My mother always complained that there were five other Marys in her class at boarding school. At the Brooklyn party on Saturday, half the women wore “Mary” or “Maria” name tags. Standard issue 1950s Catholic names (Mum’s sisters are Breda and Theresa, hardly a great departure).
My grandparents’ generation were given solid English names, like Charles, William, Margaret, Winifred. They were born before Irish independence, and before airs and notions. We Lemass-era baby boomers, on the other hand, were given high-falutin’ old Gaelic names, hard to spell and worse to pronounce. Any Dearbhailes, Sorchas, or Siobhans you meet are almost certainly around 30. Mostly, our parents tried to punt with old names that were still saints’ names, like mine, but a few daring ones went all-out on Celtic myths and called their darlings Naoise, Oisin, or Niamh.

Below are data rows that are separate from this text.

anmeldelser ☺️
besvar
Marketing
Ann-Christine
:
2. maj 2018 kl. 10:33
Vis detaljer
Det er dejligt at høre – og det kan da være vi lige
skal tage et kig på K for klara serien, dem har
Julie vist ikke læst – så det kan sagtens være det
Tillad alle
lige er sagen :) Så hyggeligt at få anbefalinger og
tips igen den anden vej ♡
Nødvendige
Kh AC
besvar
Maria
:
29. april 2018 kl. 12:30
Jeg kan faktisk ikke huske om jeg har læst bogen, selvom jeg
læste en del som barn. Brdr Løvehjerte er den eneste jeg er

Then the pope visited Ireland in 1979. This was back before a papal visit was launched on just any old country, and we thought we were something special. People bought televisions for the event.
“Young people of Ireland,” he boomed, “I LOFF YOU!”
Seven years later, my mother started to see a trickle of small John-Pauls in her classroom. It grew to a flood in the next five years, and she dreaded them.
“John Pauls are nearly always thick as a plank. And bold, too. John Paul Brennan, John Paul Loughnane, the lot of them.” she says.
Why are baby names subject to fashion and class distinctions in some countries and not in others?